Los Angeles County Employees Retirement Association, Pasadena, Calif., committed up to about $220 million to two alternative investment funds, the $65.5 billion pension fund reported.
In closed session Wednesday, the board committed up to €100 million ($119.1 million) to Antin Mid Cap Fund I, a real assets fund focusing on middle-market opportunistic infrastructure investments mostly in Europe with some investments in North America. The fund is managed by Antin Infrastructure Partners.
LACERA also committed up to $100 million to Excellere Capital Fund IV, a lower middle-market buyout fund investing in U.S. health-care companies managed by Excellere Partners.
Separately, LACERA's board Wednesday approved 10-year and 20-year capital market expectations by its general investment consultant Meketa Investment Group as part of its strategic asset allocation review. The board could review various strategic asset allocation and policy benchmarks alternatives as early as its April meeting, a timeline shows.
In a report to the board, Meketa said that investors will have to take on more risk for the same return, a result of low interest rates as well as higher prices that could lead to lower returns for equities and private equity.
During Wednesday meeting, Steven P. McCourt, Meketa's managing principal and co-CEO, said his firm's asset allocation analysis takes climate change into account. He said that has become a common practice and that Meketa analyzes potential portfolio performance based on whether the world will warm more or less than expected. Portfolios perform worse in both cases, he said. Portfolios in higher warming scenarios perform worse due to added volatility and uncertainty from a warmer planet. Less warming shows lower returns on the assumption that significant public policy changes slowed global warming and those policy changes impact certain market sectors such as energy.

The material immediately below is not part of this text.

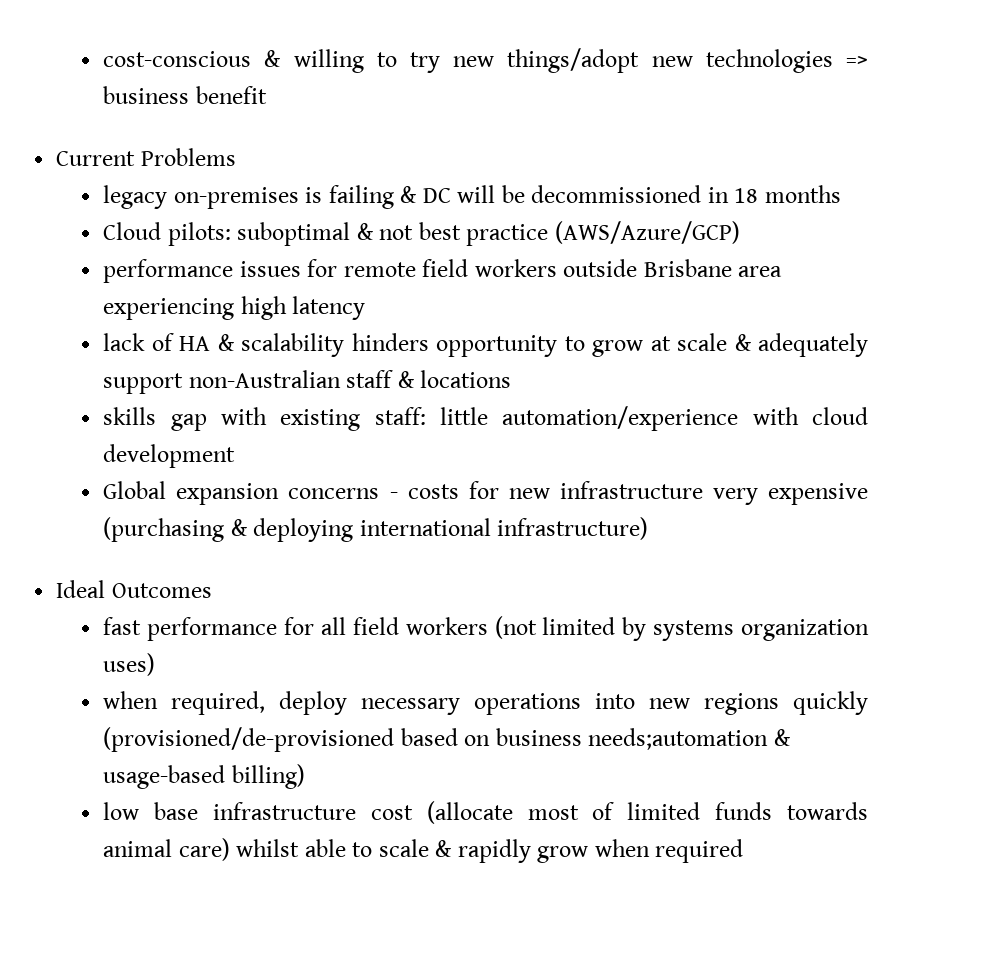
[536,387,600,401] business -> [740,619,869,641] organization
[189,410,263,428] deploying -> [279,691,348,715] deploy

The board also authorized LACERA CIO Jonathan Grabel to rebalance among board-approved illiquid credit managers in certain situations. Three conditions must be satisfied before the CIO can rebalance the portfolio: The manager must be in good standing; the rebalancing needs to be within existing target ranges; and no new contract is required. Illiquid credit is currently below its target allocation by $400 million, and the CIO plans to initially increase the allocation of two existing separate account managers: Napier Park, which ran $477.1 million, and Magnetar, which managed $169.2 million, both as of Dec. 31.